What is needed
Leave out all images and set down the records exactly as given.

------ Data records

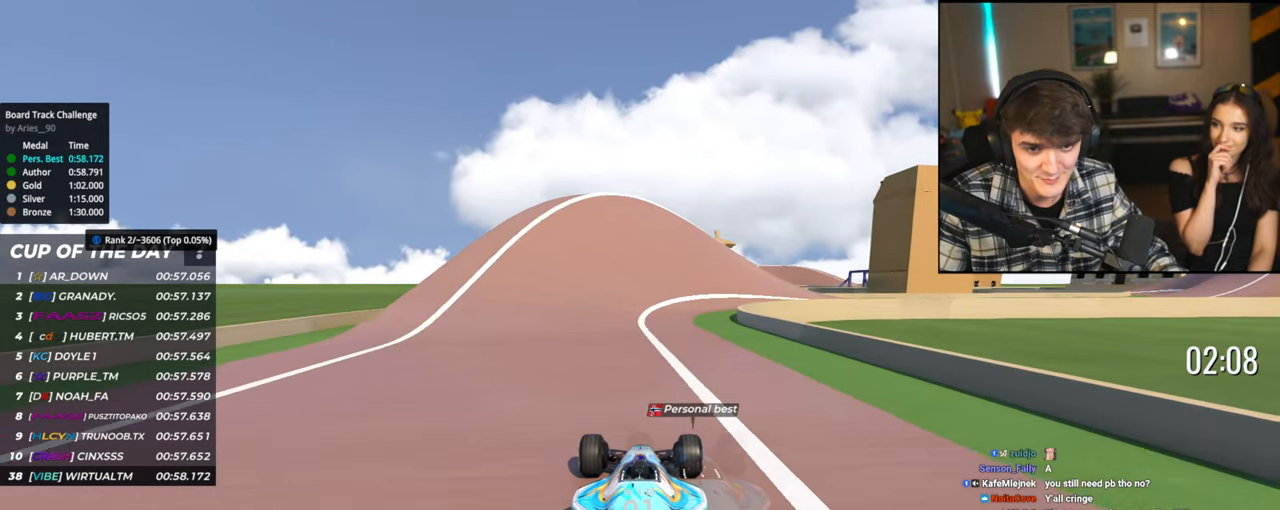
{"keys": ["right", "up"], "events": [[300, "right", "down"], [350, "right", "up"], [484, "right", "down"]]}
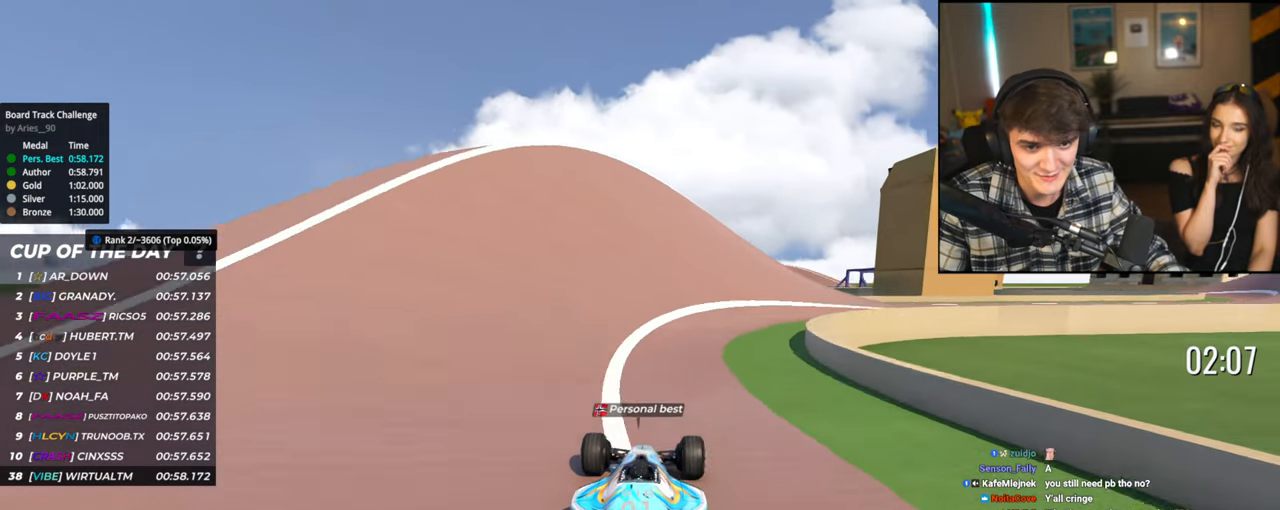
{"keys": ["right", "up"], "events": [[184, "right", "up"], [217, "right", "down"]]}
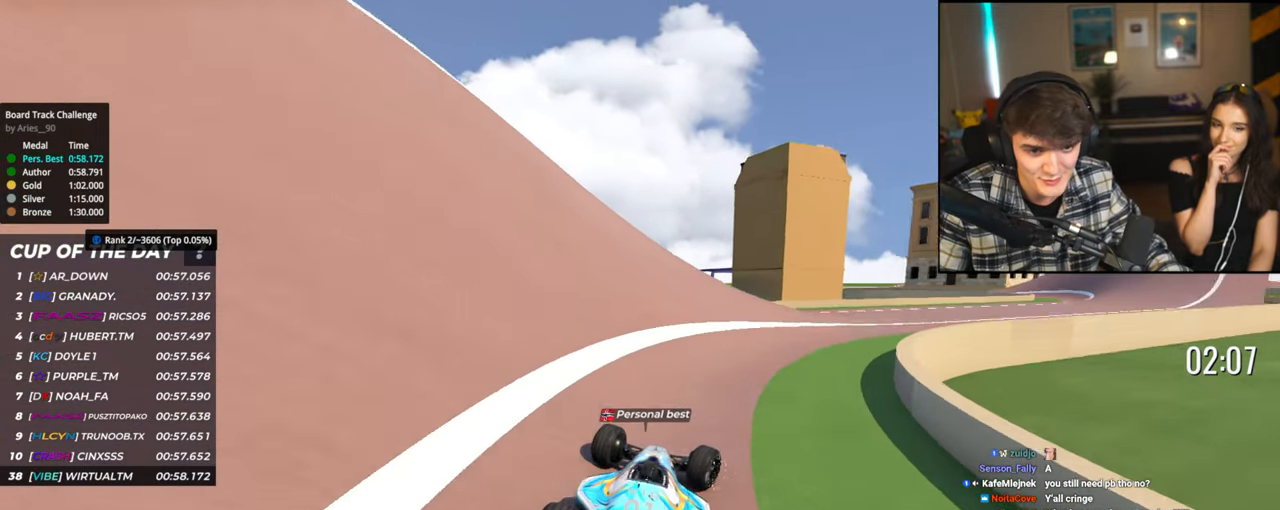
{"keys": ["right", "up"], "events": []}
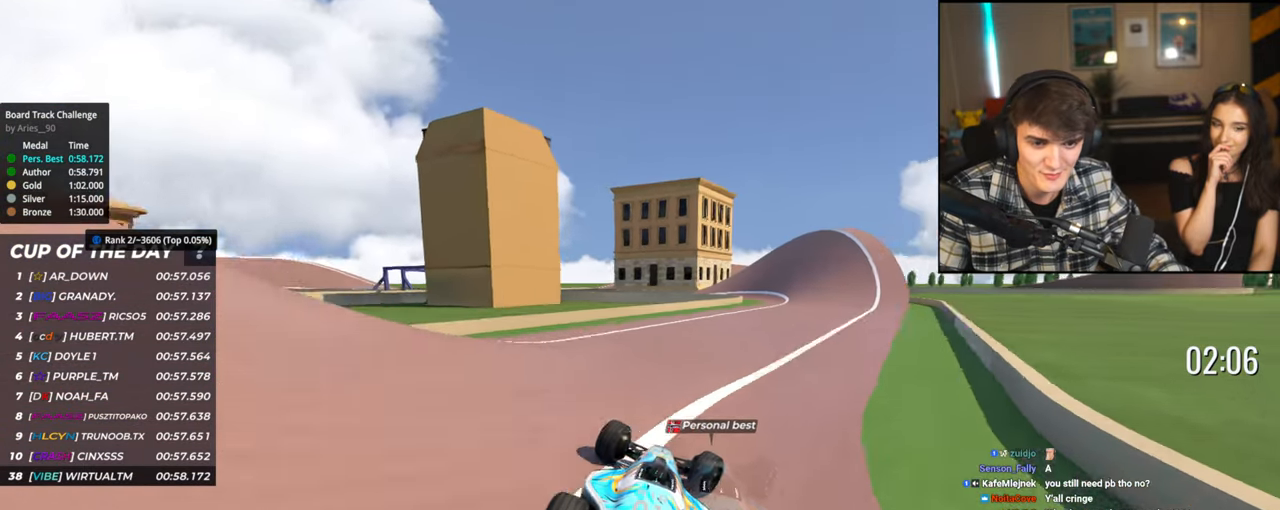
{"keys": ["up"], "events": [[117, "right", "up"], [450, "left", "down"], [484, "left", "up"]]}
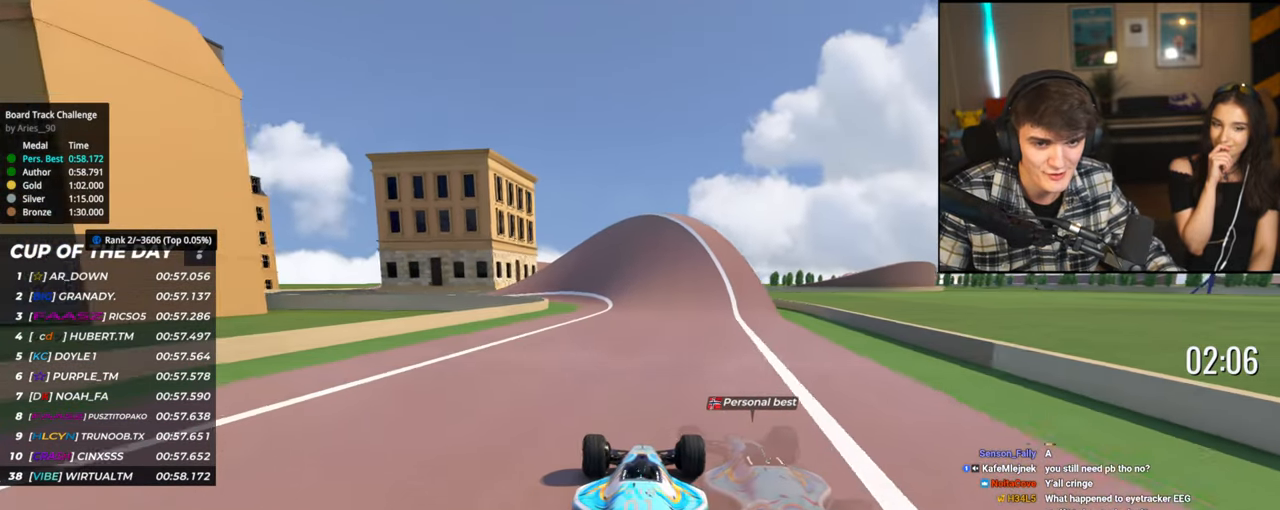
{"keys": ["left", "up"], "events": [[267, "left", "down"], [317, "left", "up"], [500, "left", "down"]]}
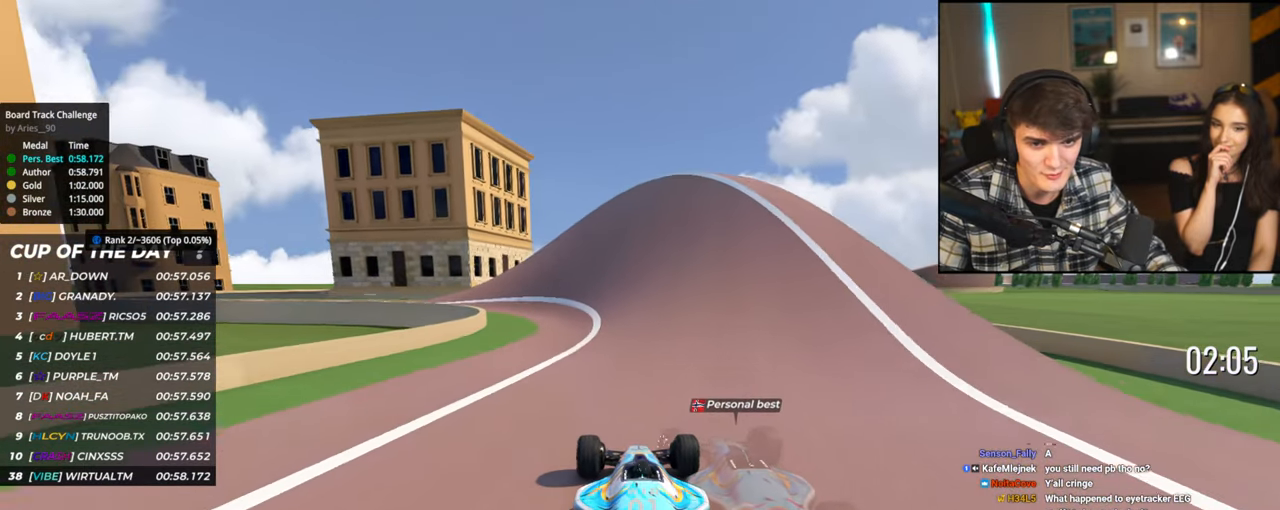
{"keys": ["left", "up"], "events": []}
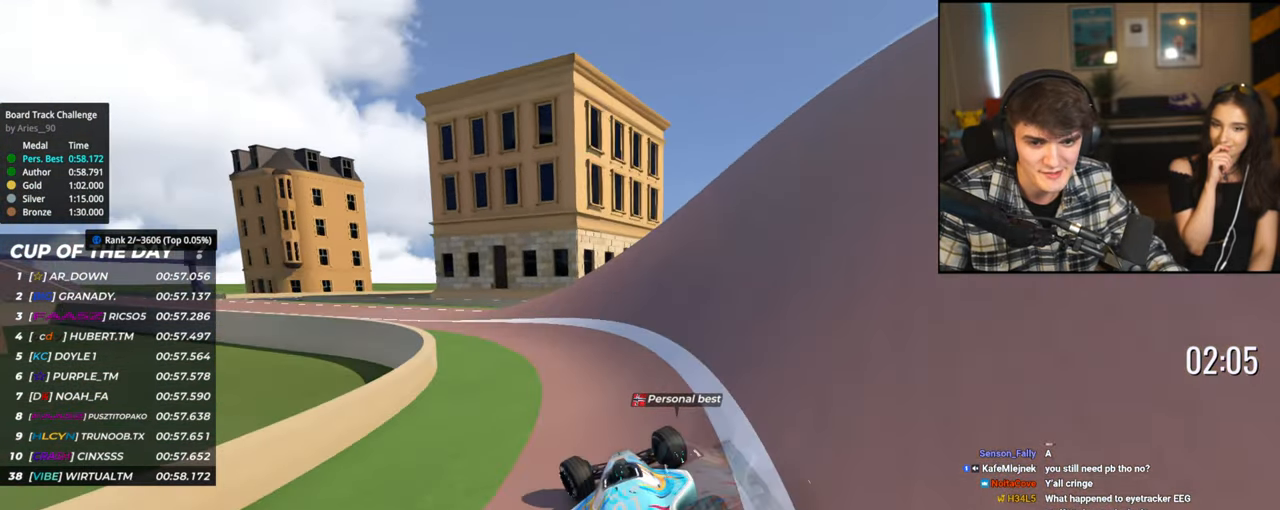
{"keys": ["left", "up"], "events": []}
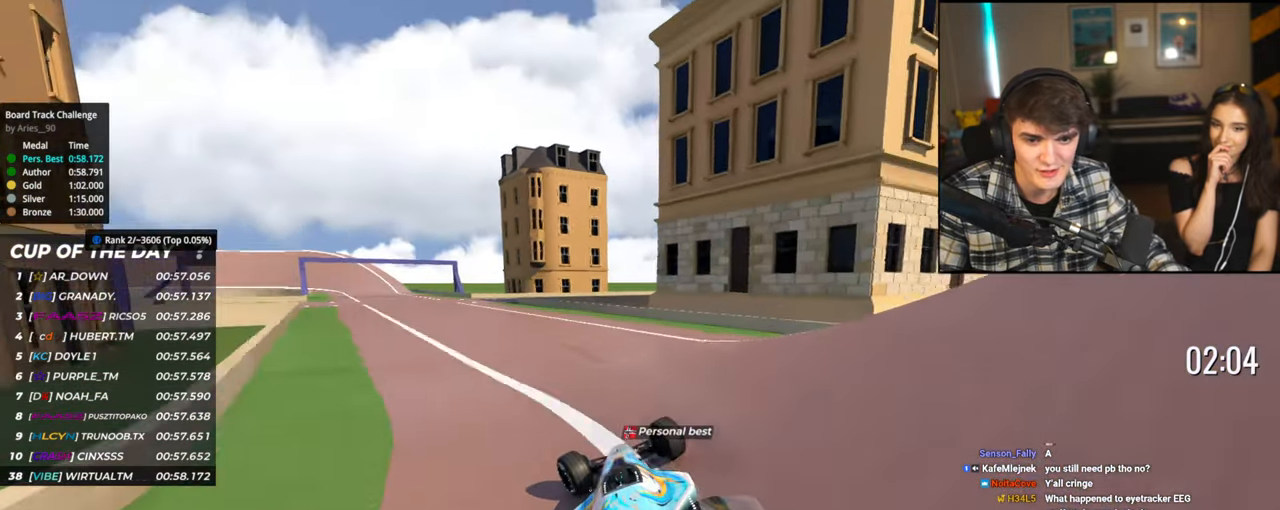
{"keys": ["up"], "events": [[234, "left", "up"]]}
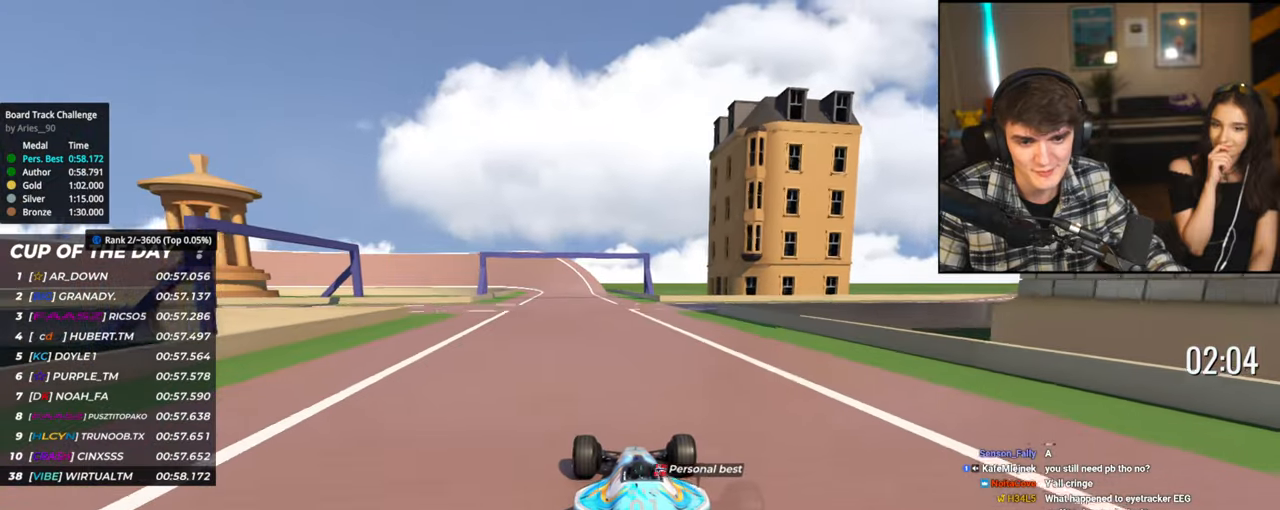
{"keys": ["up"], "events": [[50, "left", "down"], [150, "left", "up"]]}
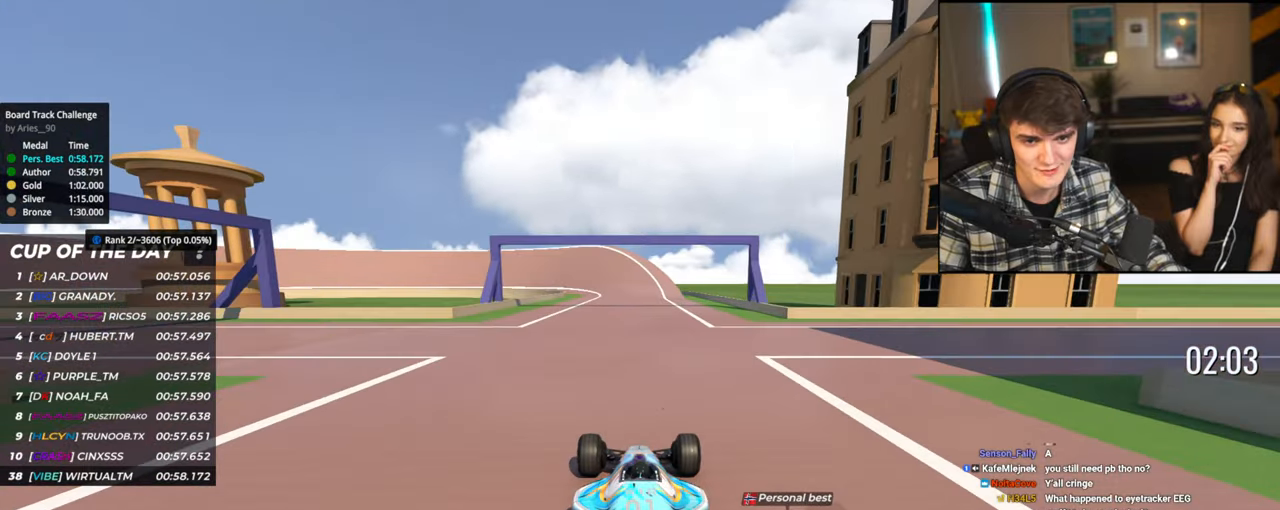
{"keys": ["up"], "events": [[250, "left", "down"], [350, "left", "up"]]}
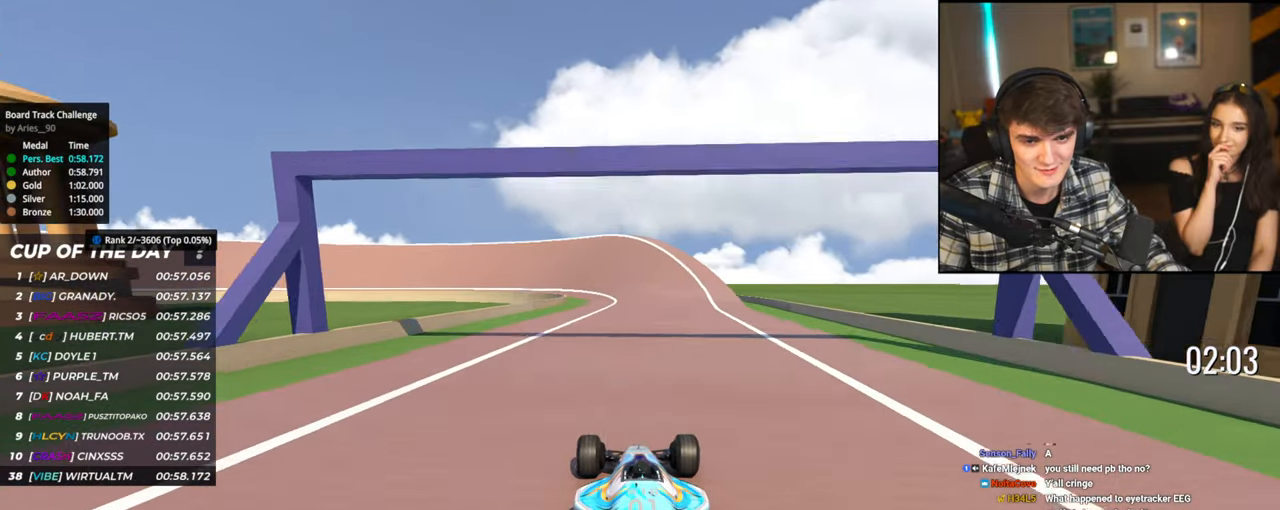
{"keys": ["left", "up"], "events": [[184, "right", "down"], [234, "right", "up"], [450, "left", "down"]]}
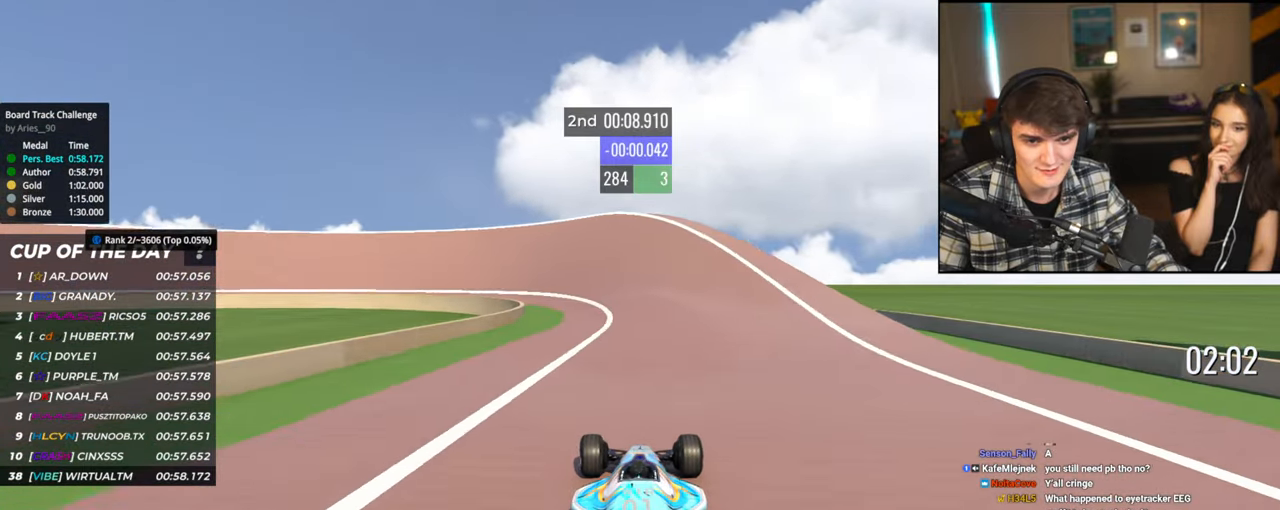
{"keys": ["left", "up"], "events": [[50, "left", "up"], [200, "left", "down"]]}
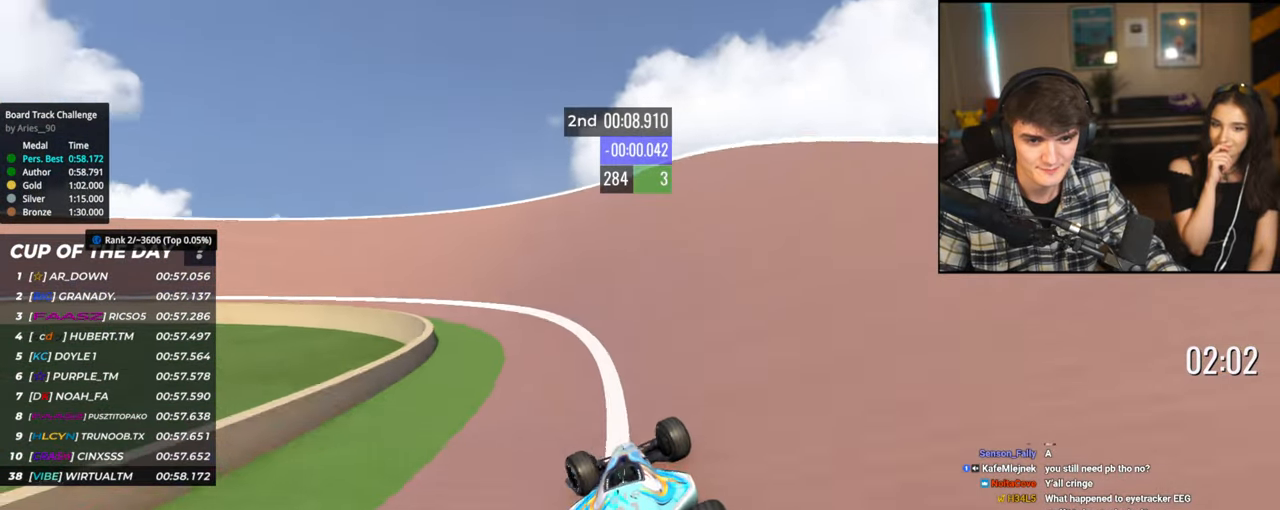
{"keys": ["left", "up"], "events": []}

------------

Written answer
{"keys": ["right", "up"], "events": [[300, "right", "down"], [350, "right", "up"], [484, "right", "down"]]}
{"keys": ["right", "up"], "events": [[184, "right", "up"], [217, "right", "down"]]}
{"keys": ["right", "up"], "events": []}
{"keys": ["up"], "events": [[117, "right", "up"], [450, "left", "down"], [484, "left", "up"]]}
{"keys": ["left", "up"], "events": [[267, "left", "down"], [317, "left", "up"], [500, "left", "down"]]}
{"keys": ["left", "up"], "events": []}
{"keys": ["left", "up"], "events": []}
{"keys": ["up"], "events": [[234, "left", "up"]]}
{"keys": ["up"], "events": [[50, "left", "down"], [150, "left", "up"]]}
{"keys": ["up"], "events": [[250, "left", "down"], [350, "left", "up"]]}
{"keys": ["left", "up"], "events": [[184, "right", "down"], [234, "right", "up"], [450, "left", "down"]]}
{"keys": ["left", "up"], "events": [[50, "left", "up"], [200, "left", "down"]]}
{"keys": ["left", "up"], "events": []}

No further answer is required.